** THE DATA follows **

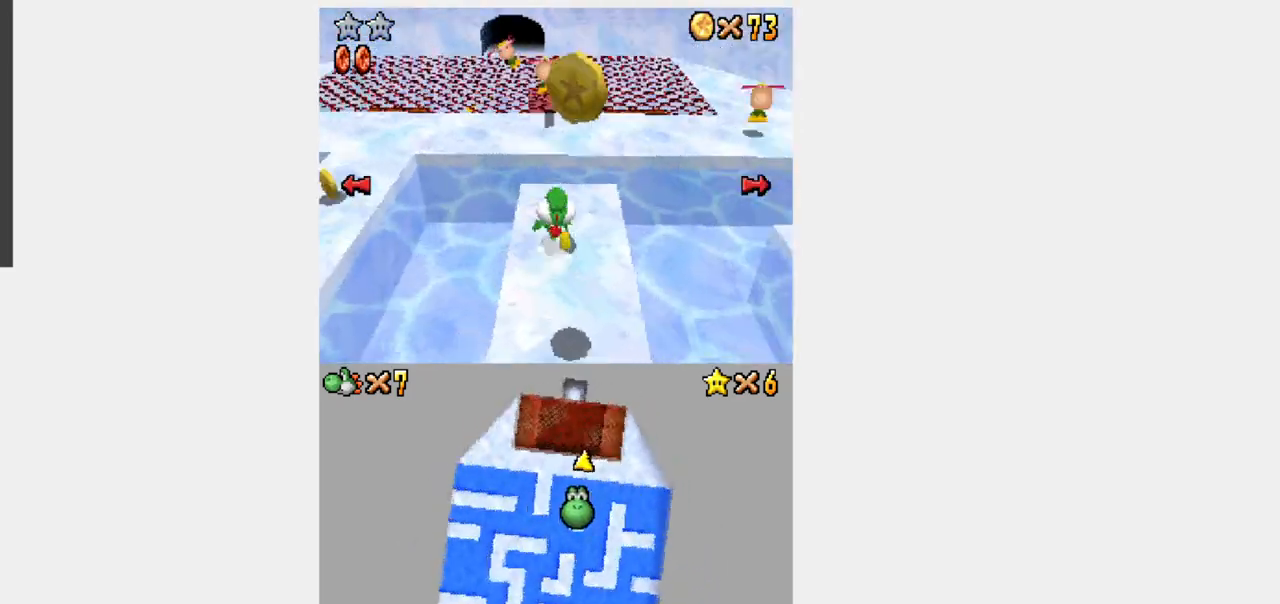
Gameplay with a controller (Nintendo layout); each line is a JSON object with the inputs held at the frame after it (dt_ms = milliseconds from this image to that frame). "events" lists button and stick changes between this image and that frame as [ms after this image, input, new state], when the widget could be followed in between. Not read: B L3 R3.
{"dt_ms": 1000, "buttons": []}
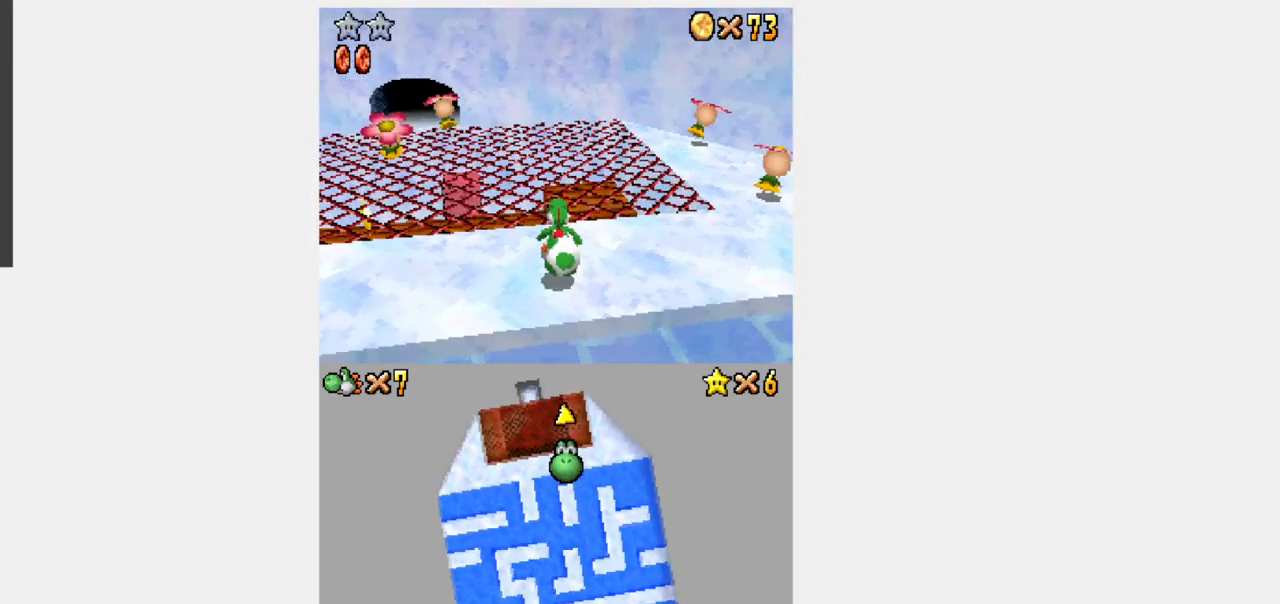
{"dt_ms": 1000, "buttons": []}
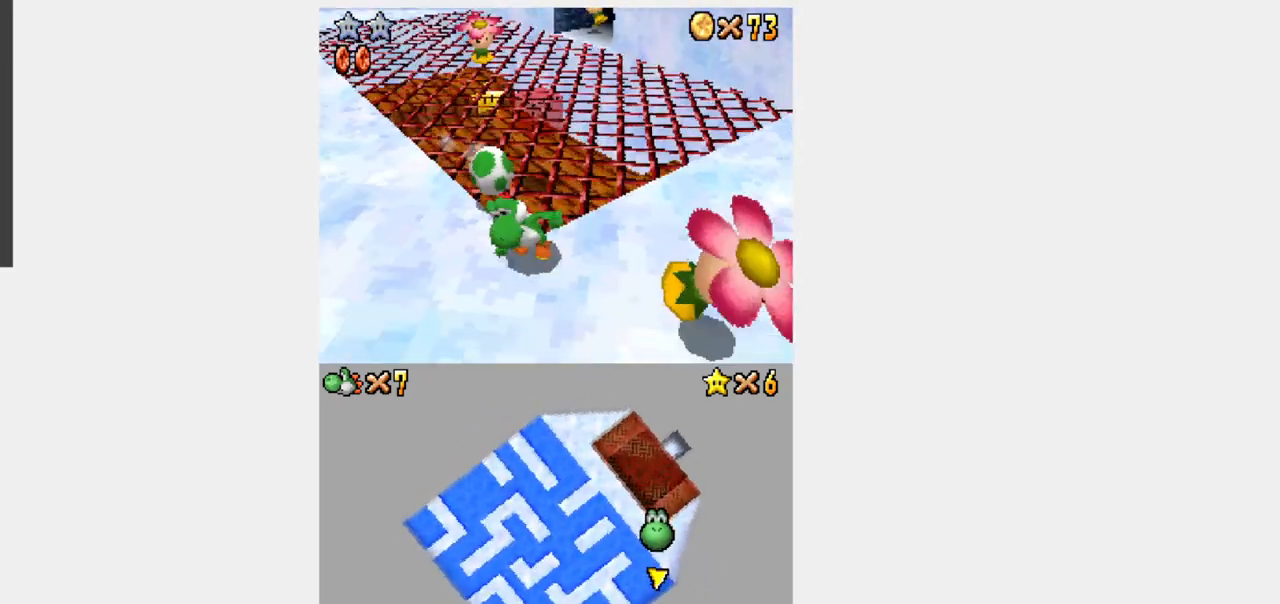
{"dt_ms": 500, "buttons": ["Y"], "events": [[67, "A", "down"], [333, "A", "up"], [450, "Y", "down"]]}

** End of THE DATA **

Every line of the listing must be reproduced exactly, though the pictures are to be left out.

Gameplay with a controller (Nintendo layout); each line is a JSON object with the inputs held at the frame after it (dt_ms = milliseconds from this image to that frame). "events" lists button and stick changes between this image and that frame as [ms after this image, input, new state], when the widget could be followed in between. Not read: B L3 R3.
{"dt_ms": 1000, "buttons": []}
{"dt_ms": 1000, "buttons": []}
{"dt_ms": 500, "buttons": ["Y"], "events": [[67, "A", "down"], [333, "A", "up"], [450, "Y", "down"]]}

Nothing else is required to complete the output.